**Information supplied:**
BEGIN

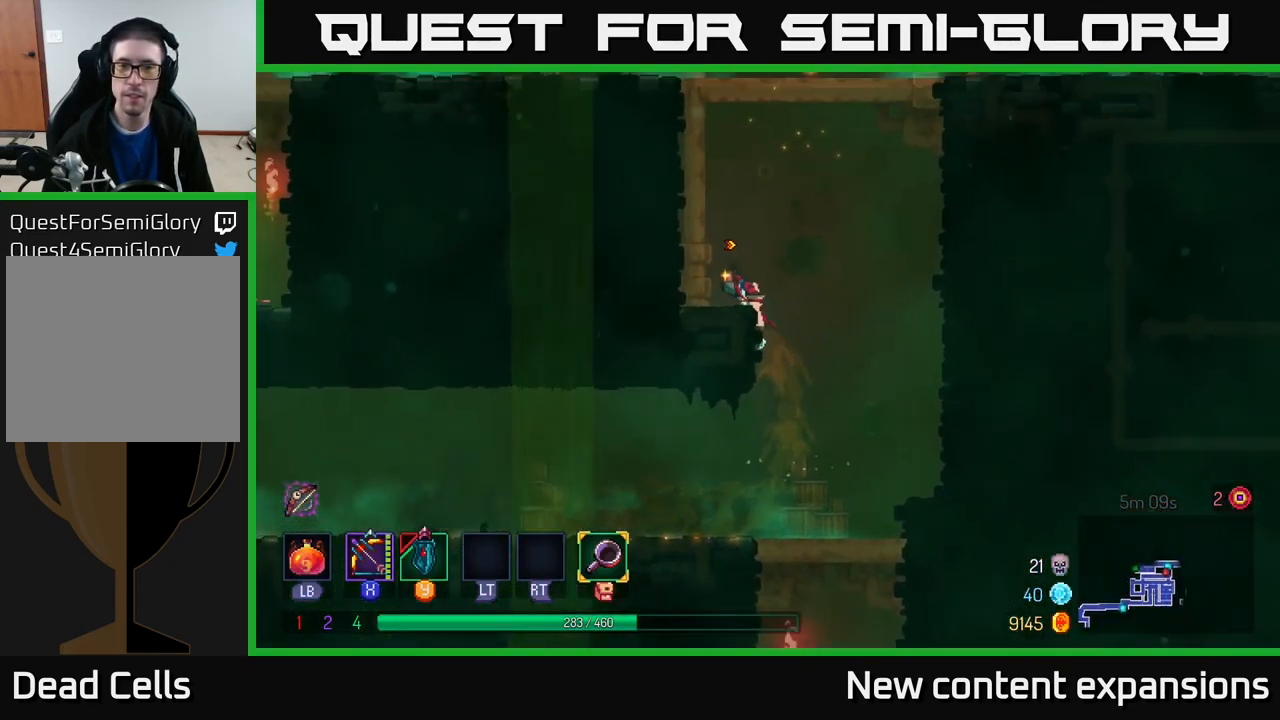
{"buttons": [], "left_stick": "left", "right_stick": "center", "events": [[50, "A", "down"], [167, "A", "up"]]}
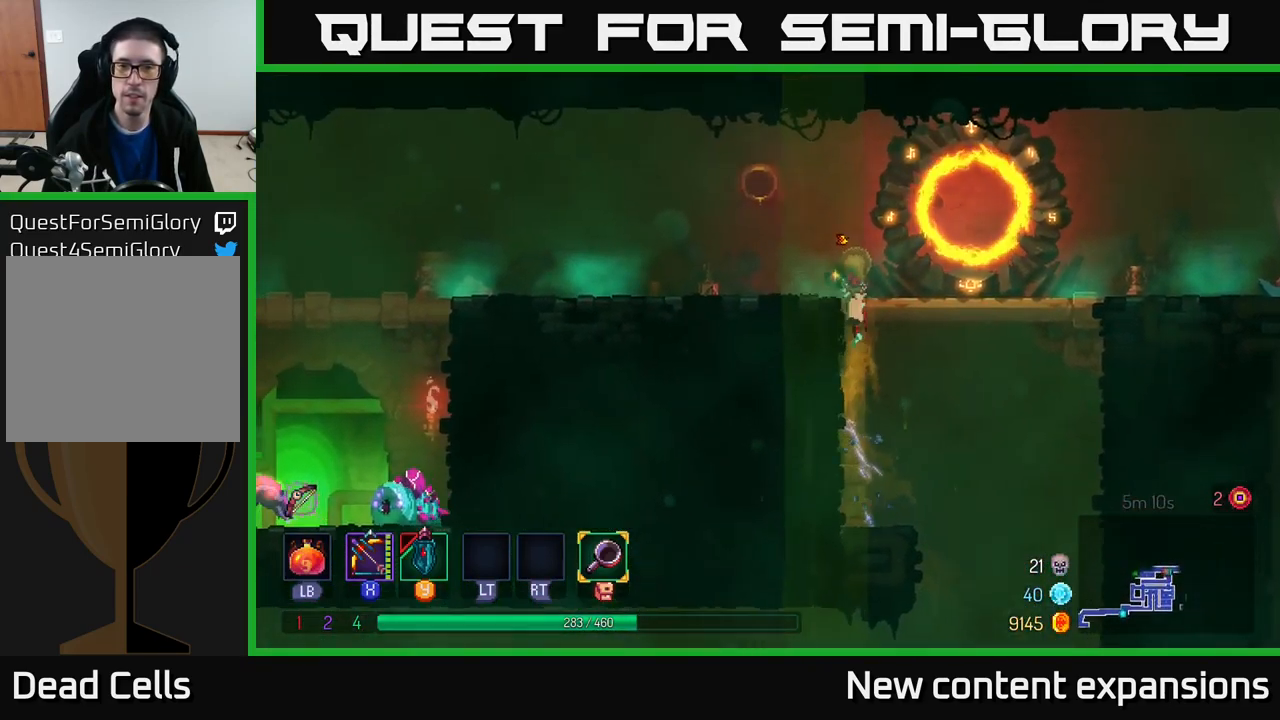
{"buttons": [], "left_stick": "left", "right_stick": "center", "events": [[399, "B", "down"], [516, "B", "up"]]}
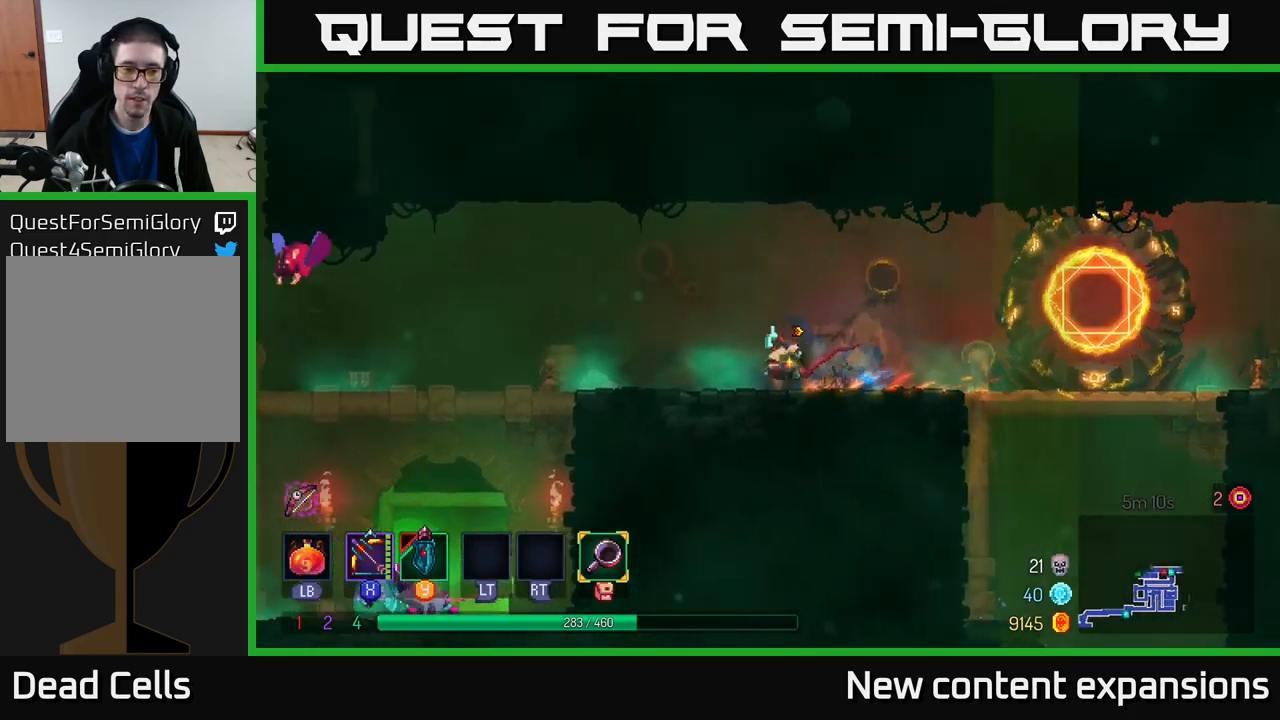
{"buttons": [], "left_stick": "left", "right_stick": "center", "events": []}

END

Every line above should be returned word for word, with the pictures left behind.

{"buttons": [], "left_stick": "left", "right_stick": "center", "events": [[50, "A", "down"], [167, "A", "up"]]}
{"buttons": [], "left_stick": "left", "right_stick": "center", "events": [[399, "B", "down"], [516, "B", "up"]]}
{"buttons": [], "left_stick": "left", "right_stick": "center", "events": []}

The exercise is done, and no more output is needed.